JOB: Could you print every record exactly as it stands?

______

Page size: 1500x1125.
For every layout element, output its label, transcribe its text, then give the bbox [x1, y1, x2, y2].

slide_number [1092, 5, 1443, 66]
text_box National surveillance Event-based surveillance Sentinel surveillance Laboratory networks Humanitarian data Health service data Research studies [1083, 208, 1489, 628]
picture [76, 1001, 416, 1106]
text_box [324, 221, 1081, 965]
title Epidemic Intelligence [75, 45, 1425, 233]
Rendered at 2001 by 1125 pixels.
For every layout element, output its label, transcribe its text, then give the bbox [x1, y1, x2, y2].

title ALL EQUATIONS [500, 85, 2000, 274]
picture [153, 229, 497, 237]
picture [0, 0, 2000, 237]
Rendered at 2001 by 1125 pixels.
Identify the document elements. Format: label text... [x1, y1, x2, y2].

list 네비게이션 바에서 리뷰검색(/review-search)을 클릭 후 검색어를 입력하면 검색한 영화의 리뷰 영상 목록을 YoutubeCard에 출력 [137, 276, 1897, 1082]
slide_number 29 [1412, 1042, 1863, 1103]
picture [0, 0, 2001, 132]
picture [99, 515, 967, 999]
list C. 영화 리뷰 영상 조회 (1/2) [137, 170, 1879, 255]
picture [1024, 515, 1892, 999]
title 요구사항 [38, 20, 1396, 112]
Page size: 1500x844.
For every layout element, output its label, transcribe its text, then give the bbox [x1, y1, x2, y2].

______

OUTPUT FOR THIS EXERCISE:
Page size: 1500x1125.
For every layout element, output its label, transcribe its text, then give the bbox [x1, y1, x2, y2].

slide_number [1092, 5, 1443, 66]
text_box National surveillance Event-based surveillance Sentinel surveillance Laboratory networks Humanitarian data Health service data Research studies [1083, 208, 1489, 628]
picture [76, 1001, 416, 1106]
text_box [324, 221, 1081, 965]
title Epidemic Intelligence [75, 45, 1425, 233]
Rendered at 2001 by 1125 pixels.
For every layout element, output its label, transcribe its text, then give the bbox [x1, y1, x2, y2].

title ALL EQUATIONS [500, 85, 2000, 274]
picture [153, 229, 497, 237]
picture [0, 0, 2000, 237]
Rendered at 2001 by 1125 pixels.
Identify the document elements. Format: label text... [x1, y1, x2, y2].

list 네비게이션 바에서 리뷰검색(/review-search)을 클릭 후 검색어를 입력하면 검색한 영화의 리뷰 영상 목록을 YoutubeCard에 출력 [137, 276, 1897, 1082]
slide_number 29 [1412, 1042, 1863, 1103]
picture [0, 0, 2001, 132]
picture [99, 515, 967, 999]
list C. 영화 리뷰 영상 조회 (1/2) [137, 170, 1879, 255]
picture [1024, 515, 1892, 999]
title 요구사항 [38, 20, 1396, 112]
Page size: 1500x844.
For every layout element, output its label, transcribe its text, then give the bbox [x1, y1, x2, y2].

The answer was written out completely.